Ну да, я об этом читала.
– Такие случаи бывали и раньше, - продолжил мастер, - это называется «синдром спящего источника». Дар обнаруживается только после сильного стресса – опасности, например, или внезапного горя. У меня вот способности проснулись от обиды.
– Обиды? – удивилась я. – Это кто же вас так сильно обидел-то?

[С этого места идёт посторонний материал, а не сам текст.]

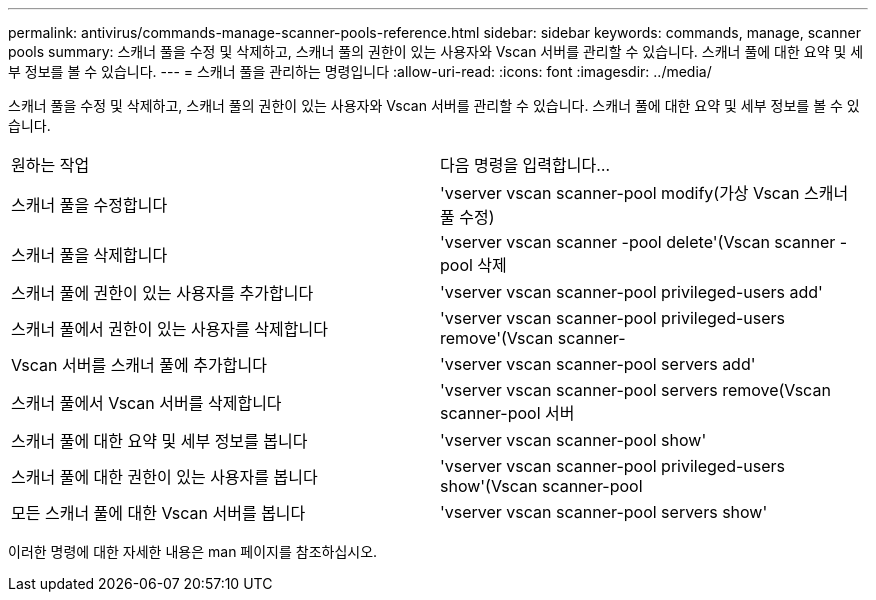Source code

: ---
permalink: antivirus/commands-manage-scanner-pools-reference.html 
sidebar: sidebar 
keywords: commands, manage, scanner pools 
summary: 스캐너 풀을 수정 및 삭제하고, 스캐너 풀의 권한이 있는 사용자와 Vscan 서버를 관리할 수 있습니다. 스캐너 풀에 대한 요약 및 세부 정보를 볼 수 있습니다. 
---
= 스캐너 풀을 관리하는 명령입니다
:allow-uri-read: 
:icons: font
:imagesdir: ../media/


[role="lead"]
스캐너 풀을 수정 및 삭제하고, 스캐너 풀의 권한이 있는 사용자와 Vscan 서버를 관리할 수 있습니다. 스캐너 풀에 대한 요약 및 세부 정보를 볼 수 있습니다.

|===


| 원하는 작업 | 다음 명령을 입력합니다... 


 a| 
스캐너 풀을 수정합니다
 a| 
'vserver vscan scanner-pool modify(가상 Vscan 스캐너 풀 수정)



 a| 
스캐너 풀을 삭제합니다
 a| 
'vserver vscan scanner -pool delete'(Vscan scanner -pool 삭제



 a| 
스캐너 풀에 권한이 있는 사용자를 추가합니다
 a| 
'vserver vscan scanner-pool privileged-users add'



 a| 
스캐너 풀에서 권한이 있는 사용자를 삭제합니다
 a| 
'vserver vscan scanner-pool privileged-users remove'(Vscan scanner-



 a| 
Vscan 서버를 스캐너 풀에 추가합니다
 a| 
'vserver vscan scanner-pool servers add'



 a| 
스캐너 풀에서 Vscan 서버를 삭제합니다
 a| 
'vserver vscan scanner-pool servers remove(Vscan scanner-pool 서버



 a| 
스캐너 풀에 대한 요약 및 세부 정보를 봅니다
 a| 
'vserver vscan scanner-pool show'



 a| 
스캐너 풀에 대한 권한이 있는 사용자를 봅니다
 a| 
'vserver vscan scanner-pool privileged-users show'(Vscan scanner-pool



 a| 
모든 스캐너 풀에 대한 Vscan 서버를 봅니다
 a| 
'vserver vscan scanner-pool servers show'

|===
이러한 명령에 대한 자세한 내용은 man 페이지를 참조하십시오.
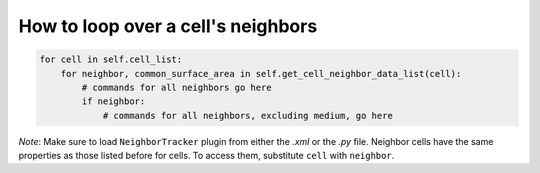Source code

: How to loop over a cell's neighbors
======================================================================================

.. code-block:: python

    for cell in self.cell_list:
        for neighbor, common_surface_area in self.get_cell_neighbor_data_list(cell):
            # commands for all neighbors go here
            if neighbor:
                # commands for all neighbors, excluding medium, go here

*Note*: Make sure to load ``NeighborTracker`` plugin from either the *.xml* or the *.py* file.
Neighbor cells have the same properties as those listed before for cells. To access them, substitute ``cell``
with ``neighbor``.

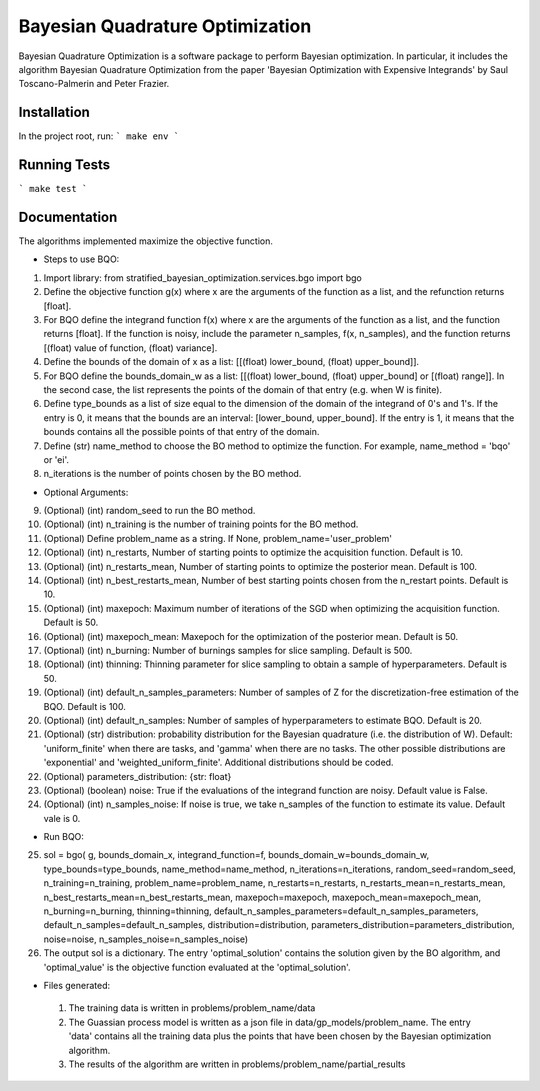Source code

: ========================================
Bayesian Quadrature Optimization
========================================
Bayesian Quadrature Optimization is a software package to perform Bayesian optimization. In particular, it includes the algorithm Bayesian Quadrature Optimization from the paper 'Bayesian Optimization with Expensive Integrands' by Saul Toscano-Palmerin and Peter Frazier. 

Installation
------------
In the project root, run:
```
make env
```

Running Tests
-------------
```
make test
```

Documentation
-------------
The algorithms implemented maximize the objective function.

* Steps to use BQO:

1) Import library: from stratified_bayesian_optimization.services.bgo import bgo

2) Define the objective function g(x) where x are the arguments of the function as a list, and the refunction returns [float]. 

3) For BQO define the integrand function f(x) where x are the arguments of the function as a list, and the function returns [float]. If the function is noisy, include the parameter n_samples, f(x, n_samples), and the function returns [(float) value of function, (float) variance].

4) Define the bounds of the domain of x as a list: [[(float) lower_bound, (float) upper_bound]].

5) For BQO define the bounds_domain_w as a list: [[(float) lower_bound, (float) upper_bound] or [(float) range]]. In the second case, the  list represents the points of the domain of that entry (e.g. when W is finite).

6) Define type_bounds as a list of size equal to the dimension of the domain of the integrand of 0's and 1's. If the entry is 0, it means that the bounds are an interval: [lower_bound, upper_bound]. If the entry is 1, it means that the bounds contains all the possible points of that entry of the domain.

7) Define (str) name_method to choose the BO method to optimize the function. For example, name_method = 'bqo' or 'ei'.

8) n_iterations is the number of points chosen by the BO method.

* Optional Arguments:

9) (Optional) (int) random_seed to run the BO method.

10) (Optional) (int) n_training is the number of training points for the BO method.

11) (Optional) Define problem_name as a string. If None, problem_name='user_problem'

12) (Optional) (int) n_restarts, Number of starting points to optimize the acquisition function. Default is 10.

13) (Optional) (int) n_restarts_mean, Number of starting points to optimize the posterior mean. Default is 100.

14) (Optional) (int) n_best_restarts_mean,  Number of best starting points chosen from the n_restart points. Default is 10.

15) (Optional) (int) maxepoch: Maximum number of iterations of the SGD when optimizing the acquisition function. Default is 50.

16) (Optional) (int) maxepoch_mean: Maxepoch for the optimization of the posterior mean. Default is 50.

17) (Optional) (int) n_burning: Number of burnings samples for slice sampling. Default is 500.

18) (Optional) (int) thinning: Thinning parameter for slice sampling to obtain a sample of hyperparameters. Default is 50.

19) (Optional) (int) default_n_samples_parameters: Number of samples of Z for the discretization-free estimation of the BQO. Default is 100.

20) (Optional) (int) default_n_samples: Number of samples of hyperparameters to estimate BQO. Default is 20. 

21) (Optional) (str) distribution: probability distribution for the Bayesian quadrature (i.e. the distribution of W). Default: 'uniform_finite' when there are tasks, and 'gamma' when there are no tasks. The other possible distributions are 'exponential' and 'weighted_uniform_finite'. Additional distributions should be coded.

22) (Optional) parameters_distribution: {str: float}

23) (Optional) (boolean) noise: True if the evaluations of the integrand function are noisy. Default value is False.

24) (Optional) (int) n_samples_noise:  If noise is true, we take n_samples of the function to estimate its value. Default vale is 0.

* Run BQO:

25) sol = bgo(
    g, bounds_domain_x, integrand_function=f, bounds_domain_w=bounds_domain_w, type_bounds=type_bounds,
    name_method=name_method, n_iterations=n_iterations, random_seed=random_seed, n_training=n_training, 
    problem_name=problem_name, n_restarts=n_restarts, n_restarts_mean=n_restarts_mean, n_best_restarts_mean=n_best_restarts_mean,
    maxepoch=maxepoch, maxepoch_mean=maxepoch_mean, n_burning=n_burning, thinning=thinning, default_n_samples_parameters=default_n_samples_parameters, default_n_samples=default_n_samples, distribution=distribution, parameters_distribution=parameters_distribution, noise=noise, n_samples_noise=n_samples_noise)

26) The output sol is a dictionary. The entry 'optimal_solution' contains the solution given by the BO algorithm, and 'optimal_value' is the objective function evaluated at the 'optimal_solution'.
   
* Files generated:
 
 1) The training data is written in problems/problem_name/data
 2) The Guassian process model is written as a json file in data/gp_models/problem_name. The entry 'data' contains all the training data plus the points that have been chosen by the Bayesian optimization algorithm.
 3) The results of the algorithm are written in problems/problem_name/partial_results
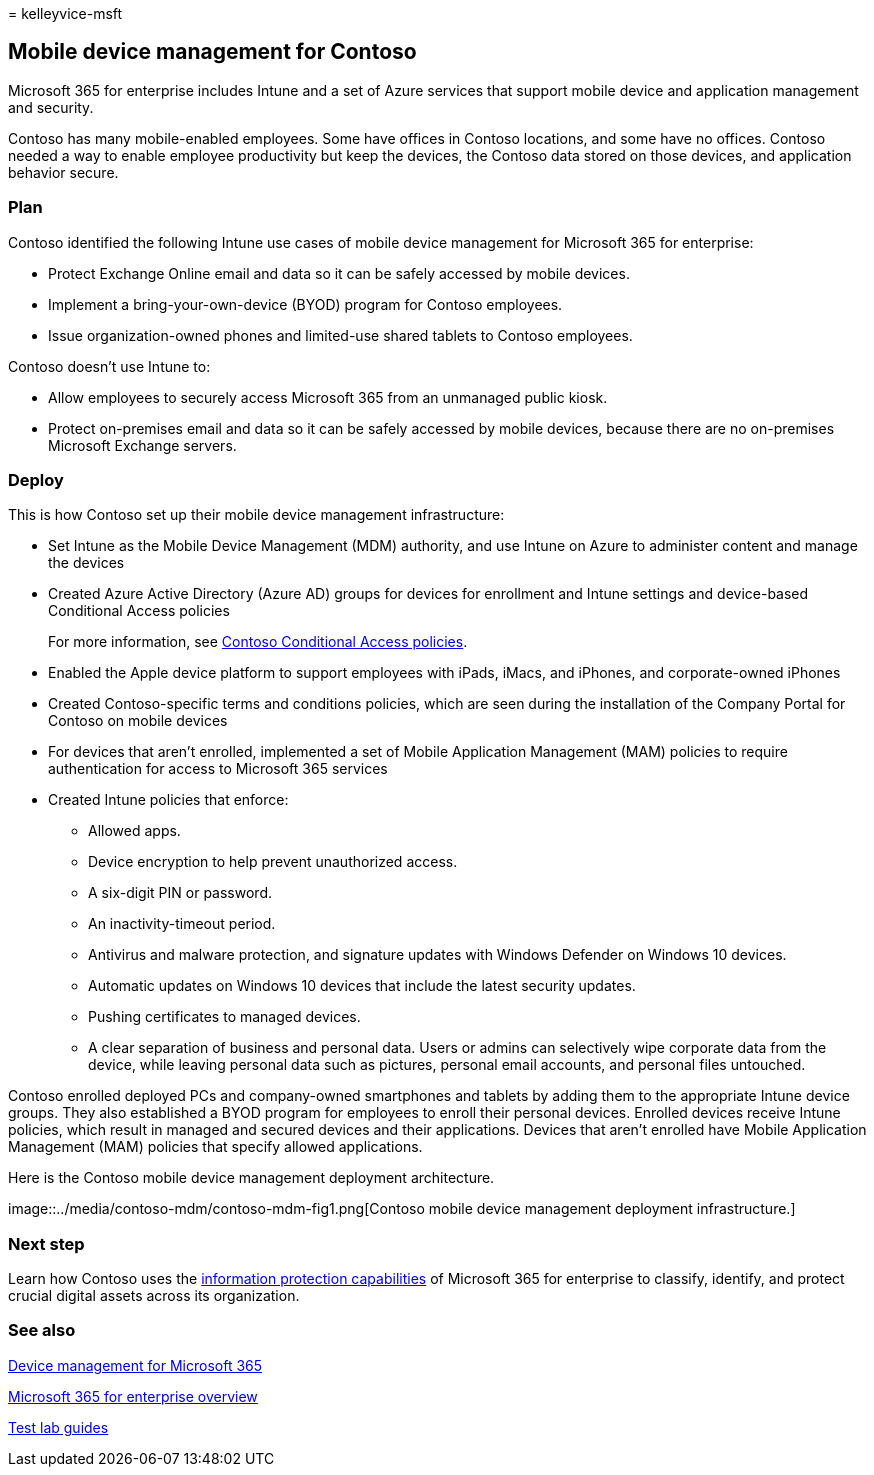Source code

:= 
kelleyvice-msft

== Mobile device management for Contoso

Microsoft 365 for enterprise includes Intune and a set of Azure services
that support mobile device and application management and security.

Contoso has many mobile-enabled employees. Some have offices in Contoso
locations, and some have no offices. Contoso needed a way to enable
employee productivity but keep the devices, the Contoso data stored on
those devices, and application behavior secure.

=== Plan

Contoso identified the following Intune use cases of mobile device
management for Microsoft 365 for enterprise:

* Protect Exchange Online email and data so it can be safely accessed by
mobile devices.
* Implement a bring-your-own-device (BYOD) program for Contoso
employees.
* Issue organization-owned phones and limited-use shared tablets to
Contoso employees.

Contoso doesn’t use Intune to:

* Allow employees to securely access Microsoft 365 from an unmanaged
public kiosk.
* Protect on-premises email and data so it can be safely accessed by
mobile devices, because there are no on-premises Microsoft Exchange
servers.

=== Deploy

This is how Contoso set up their mobile device management
infrastructure:

* Set Intune as the Mobile Device Management (MDM) authority, and use
Intune on Azure to administer content and manage the devices
* Created Azure Active Directory (Azure AD) groups for devices for
enrollment and Intune settings and device-based Conditional Access
policies
+
For more information, see
link:contoso-identity.md#conditional-access-policies-for-zero-trust-identity-and-device-access[Contoso
Conditional Access policies].
* Enabled the Apple device platform to support employees with iPads,
iMacs, and iPhones, and corporate-owned iPhones
* Created Contoso-specific terms and conditions policies, which are seen
during the installation of the Company Portal for Contoso on mobile
devices
* For devices that aren’t enrolled, implemented a set of Mobile
Application Management (MAM) policies to require authentication for
access to Microsoft 365 services
* Created Intune policies that enforce:
** Allowed apps.
** Device encryption to help prevent unauthorized access.
** A six-digit PIN or password.
** An inactivity-timeout period.
** Antivirus and malware protection, and signature updates with Windows
Defender on Windows 10 devices.
** Automatic updates on Windows 10 devices that include the latest
security updates.
** Pushing certificates to managed devices.
** A clear separation of business and personal data. Users or admins can
selectively wipe corporate data from the device, while leaving personal
data such as pictures, personal email accounts, and personal files
untouched.

Contoso enrolled deployed PCs and company-owned smartphones and tablets
by adding them to the appropriate Intune device groups. They also
established a BYOD program for employees to enroll their personal
devices. Enrolled devices receive Intune policies, which result in
managed and secured devices and their applications. Devices that aren’t
enrolled have Mobile Application Management (MAM) policies that specify
allowed applications.

Here is the Contoso mobile device management deployment architecture.

image::../media/contoso-mdm/contoso-mdm-fig1.png[Contoso mobile device
management deployment infrastructure.]

=== Next step

Learn how Contoso uses the link:contoso-info-protect.md[information
protection capabilities] of Microsoft 365 for enterprise to classify,
identify, and protect crucial digital assets across its organization.

=== See also

link:device-management-roadmap-microsoft-365.md[Device management for
Microsoft 365]

link:microsoft-365-overview.md[Microsoft 365 for enterprise overview]

link:m365-enterprise-test-lab-guides.md[Test lab guides]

– О! Одна очень талантливая девушка - дочка мэра нашего городка. Жила по соседству с моими родителями. Первая красавица, завидная невеста, половина мужчин в нее были влюблены.
– И вы?
– Конечно. Я тогда, между прочим, тоже считался перспективным женихом. Пекарня у моего отца была прибыльной, деньги в доме водились. Наружность у меня была вполне себе привлекательная, девушкам я нравился. Вот в какой-то момент и решил, что мы с мэровой дочкой можем стать неплохой парой. А она меня на смех подняла, да еще в присутствии своих подружек. Много всего тогда наговорила. Я, мол, и скучный, и бесперспективный, и как я вообще посмел надеяться, что она обратит на меня свое драгоценное внимание.
– И вы разозлились.
– Еще как! Обозвал ее дурой, и пошел домой. А по пути вдруг взял и движением руки сжег соседский сарай. Отец тогда очень испугался, отвел меня к нашему местечковому чародею, а тот, помню, глянул на меня и задрожал. Сказал тогда, что такого мощного магического источника никогда еще не видел. Как же я обрадовался! Сразу начал фантазировать, как пойду учиться, стану великим колдуном, и уж тогда-то дочка мэра пожалеет обо всех своих грубых словах, и прибежит ко мне просить прощения. При этом я слабо представлял, что такое магия и какие у чародеев бывают профессии. Волшебники ведь тогда рождались редко. Мне казалось, причем весьма справедливо, что произвести впечатление на провинциальную девицу может маг любого направления. И когда наш чародей стал перечислять мне факультеты магического университета, я выбрал тот, чье название, на мой взгляд, звучало величественнее остальных. Угадаешь, какой?